本発明は、連結具の固定治具及び連結具の固定方法に関する。
立坑や橋脚補強等の構造物を地中に構築するために、複数のセグメントを連結してリング体を構築し、リング体をその軸孔方向に重ねて複数連結した構造体を地中や水中に構築する工法が知られている。近年は、このような構造体の大型化(大口径化、大深度化)が進んでおり、それに伴って工期も長期化する傾向にある。
上記の問題を解消する方法として、例えば、プレートの両端部に連結具を設けたセグメントが知られている(例えば、特許文献1参照)。この構成によれば、連結具を介して隣接するセグメント同士を繋ぎ合わせることができるので、効率よく構造体を構築することができる。
特開2016-205119号公報
このような連結具はプレートと溶接等によって接合するが、接合作業においては、連結具とプレート同士の位置合わせ(接合精度)が重要となる。したがって、高い接合精度を確保するため作業工数を確保する必要があり、接合作業の効率化に課題があった。

*練習問題*.
1. 連結具の固定治具に関する文章のうち、「立坑や橋脚補強等の構造物を地」から「造体を構築することができる。」までをそのまま引用してください。
2. 連結具の固定治具に関する文章が終わったところから、その続きを書いてください。
データは解答には必要ありません。

*抽出データ*.
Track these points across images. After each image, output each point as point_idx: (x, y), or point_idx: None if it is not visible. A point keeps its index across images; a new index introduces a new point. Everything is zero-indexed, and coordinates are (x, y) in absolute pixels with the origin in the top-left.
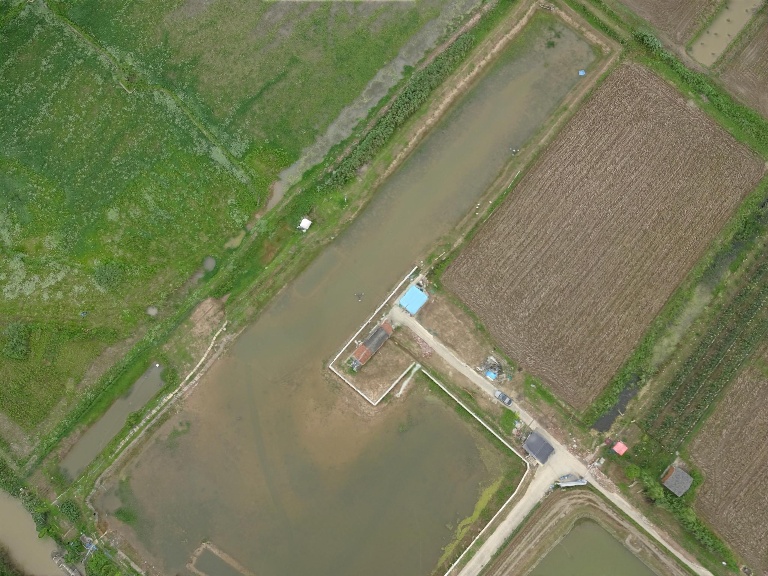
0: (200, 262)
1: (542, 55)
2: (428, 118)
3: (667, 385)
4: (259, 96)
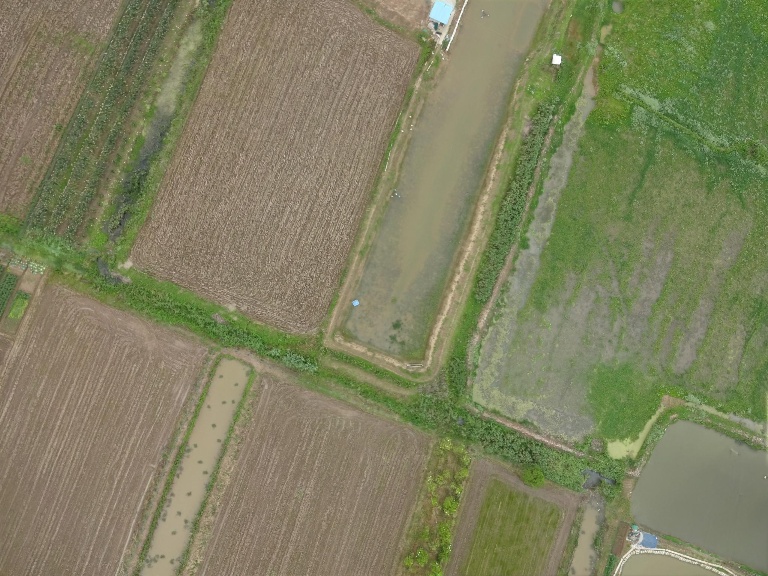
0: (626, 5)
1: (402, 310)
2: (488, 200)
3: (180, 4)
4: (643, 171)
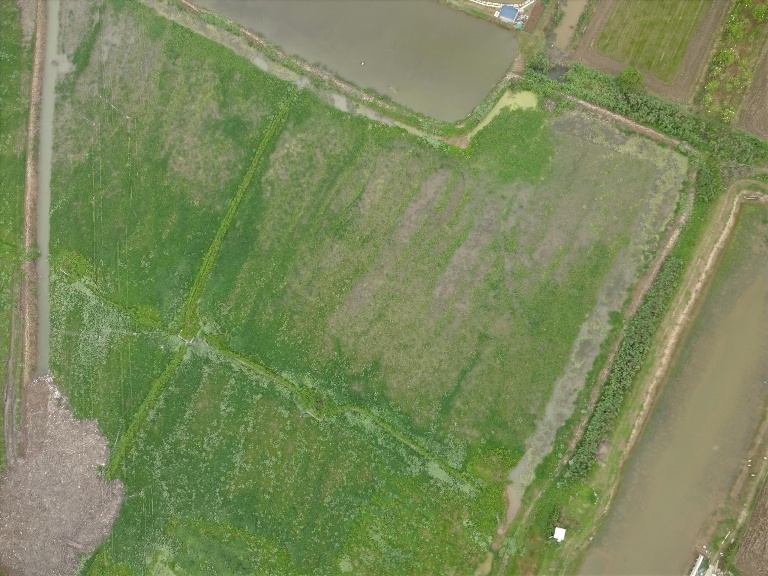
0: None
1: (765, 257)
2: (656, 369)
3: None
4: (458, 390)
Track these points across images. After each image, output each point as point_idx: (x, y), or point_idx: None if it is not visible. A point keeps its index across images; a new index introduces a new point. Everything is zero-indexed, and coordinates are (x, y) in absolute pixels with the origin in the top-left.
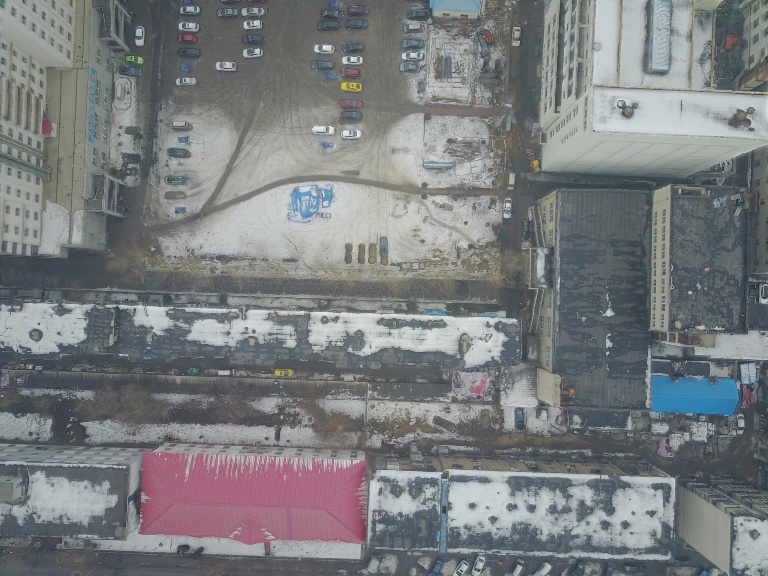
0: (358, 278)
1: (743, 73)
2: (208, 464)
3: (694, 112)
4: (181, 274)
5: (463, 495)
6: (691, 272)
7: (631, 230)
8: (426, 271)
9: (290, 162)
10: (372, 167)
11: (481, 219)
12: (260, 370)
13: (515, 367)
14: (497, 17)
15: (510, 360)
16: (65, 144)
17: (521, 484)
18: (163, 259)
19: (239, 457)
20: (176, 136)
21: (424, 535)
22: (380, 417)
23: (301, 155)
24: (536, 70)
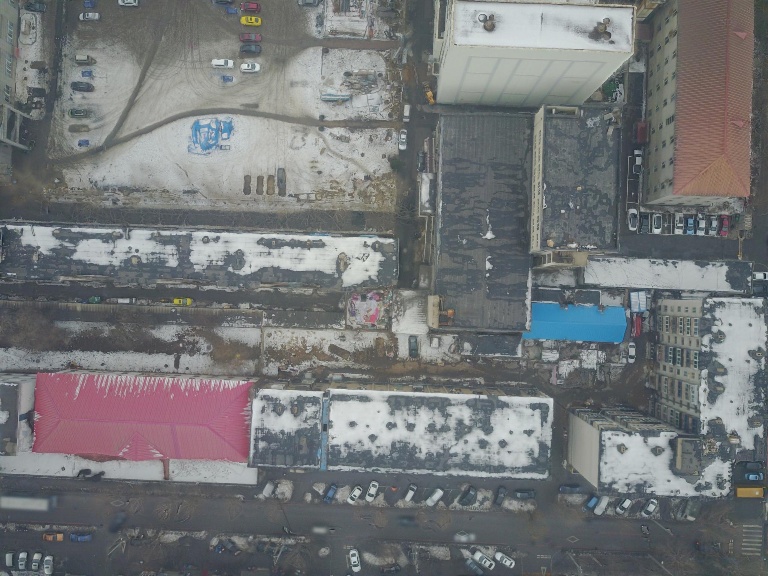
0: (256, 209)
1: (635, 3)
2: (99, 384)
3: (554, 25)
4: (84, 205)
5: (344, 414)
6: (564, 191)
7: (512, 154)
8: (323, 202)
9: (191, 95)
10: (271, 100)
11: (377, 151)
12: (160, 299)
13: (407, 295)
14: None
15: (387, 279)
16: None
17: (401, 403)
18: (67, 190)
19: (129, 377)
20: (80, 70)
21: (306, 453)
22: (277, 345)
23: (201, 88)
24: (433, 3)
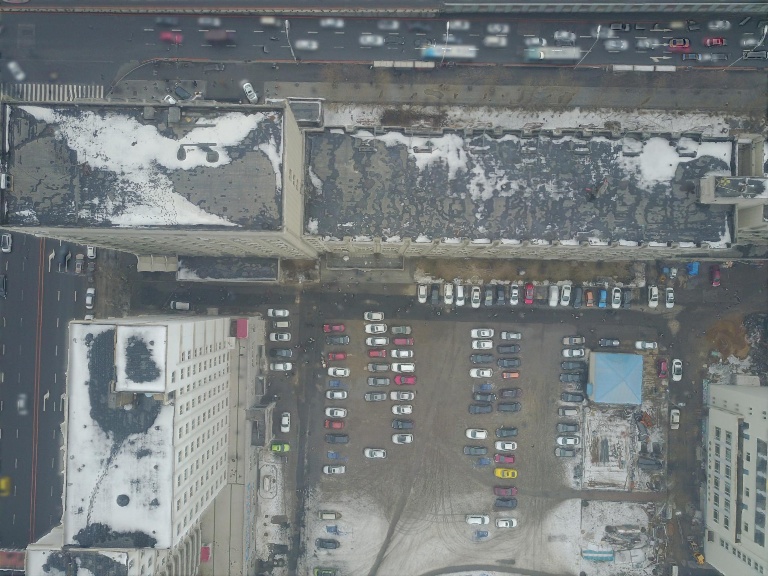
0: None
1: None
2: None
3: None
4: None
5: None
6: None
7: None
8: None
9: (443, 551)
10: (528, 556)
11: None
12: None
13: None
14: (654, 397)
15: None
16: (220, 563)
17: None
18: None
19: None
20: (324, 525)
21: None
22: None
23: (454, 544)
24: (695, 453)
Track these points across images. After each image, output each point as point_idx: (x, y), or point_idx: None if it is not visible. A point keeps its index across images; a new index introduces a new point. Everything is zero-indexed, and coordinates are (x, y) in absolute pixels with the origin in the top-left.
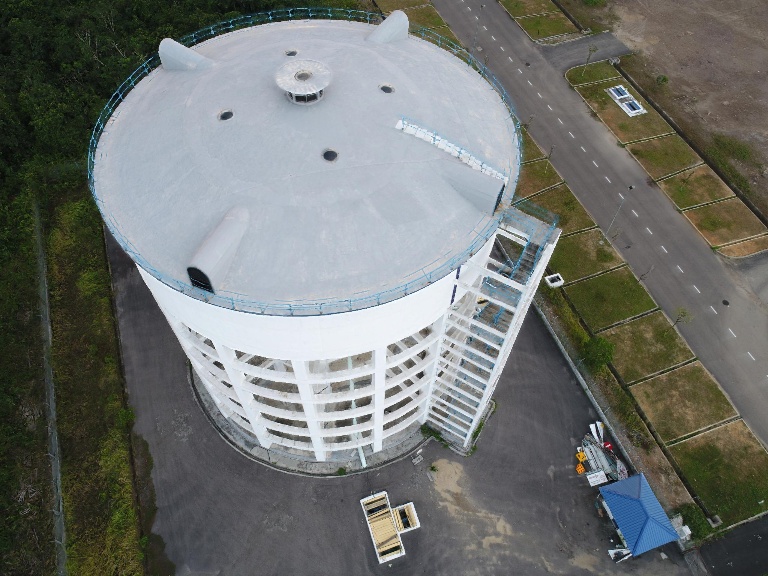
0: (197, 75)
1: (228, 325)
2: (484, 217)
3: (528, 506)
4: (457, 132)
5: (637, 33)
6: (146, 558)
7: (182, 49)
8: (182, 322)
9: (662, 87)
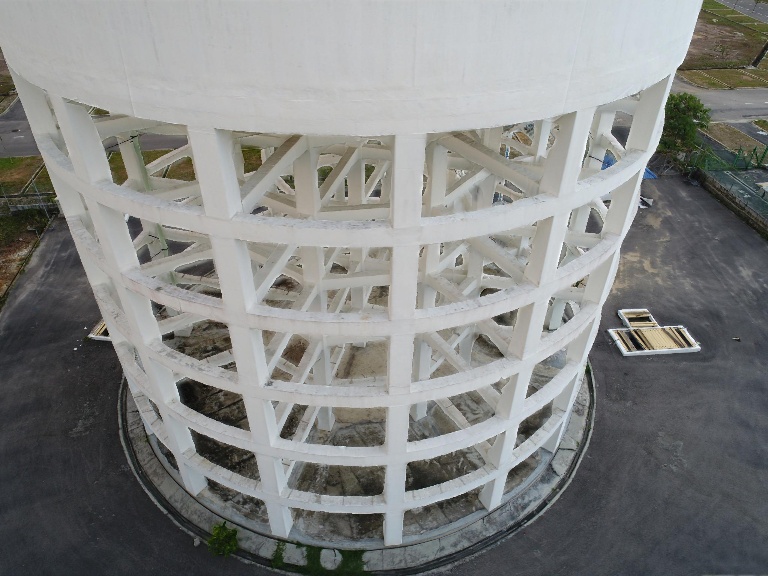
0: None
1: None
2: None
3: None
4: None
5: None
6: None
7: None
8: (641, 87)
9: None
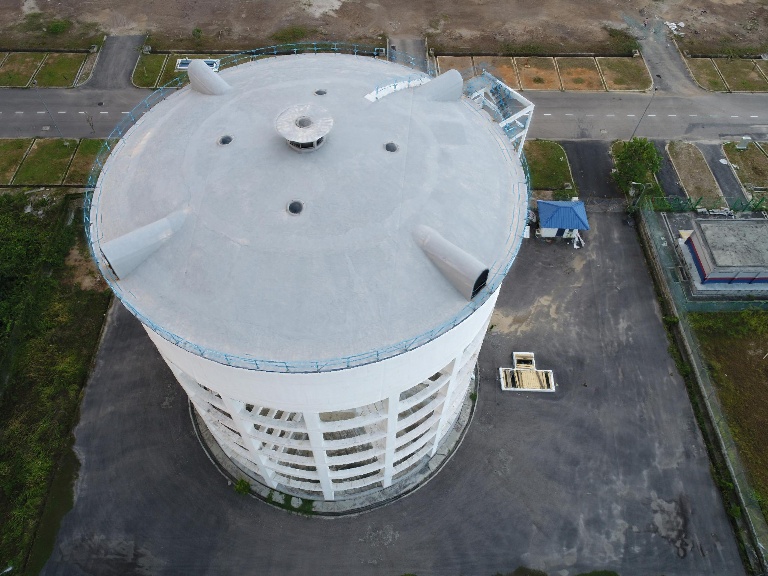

*解答*.
1.
立坑や橋脚補強等の構造物を地中に構築するために、複数のセグメントを連結してリング体を構築し、リング体をその軸孔方向に重ねて複数連結した構造体を地中や水中に構築する工法が知られている。近年は、このような構造体の大型化(大口径化、大深度化)が進んでおり、それに伴って工期も長期化する傾向にある。
上記の問題を解消する方法として、例えば、プレートの両端部に連結具を設けたセグメントが知られている(例えば、特許文献1参照)。この構成によれば、連結具を介して隣接するセグメント同士を繋ぎ合わせることができるので、効率よく構造体を構築することができる。

2.
そこで、本発明は、上記課題に鑑みてなされたものであり、セグメント等の部材に対して連結具を接合する際の作業性に優れた連結具の固定治具及び連結具の固定方法を提供することを目的とする。
上記課題を解決するため、本発明に係る第1の態様は、互いに対向して形成される主爪と副爪とを有する連結具の固定治具であって、前記主爪と前記副爪との間に配置され、前記主爪及び前記副爪に対して一方向に沿って対向し、前記主爪と前記副爪の内面に当接する第1固定部と、前記主爪に対して前記一方向に沿って対向し、前記主爪と前記第1固定部との当接面とは裏側の前記主爪の外側面に当接し、前記主爪を押圧する第2固定部と、前記副爪に対して前記一方向に沿って対向し、前記副爪と前記第1固定部との当接面とは裏側の前記副爪の外側面に当接し、前記副爪を押圧する第3固定部とを有する。
また、前記第1固定部は、固定される基端部と、前記基端部の一端側に設けられ、前記主爪と前記副爪の内側面に当接する頭部とを有し、前記主爪及び前記副爪は、前記基端部と前記頭部との間で前記第1固定部に係止されることが好ましい。
また、前記第2固定部と前記第3固定部との少なくとも一方の前記第1固定部に対する位置を調節する調節部を有することが好ましい。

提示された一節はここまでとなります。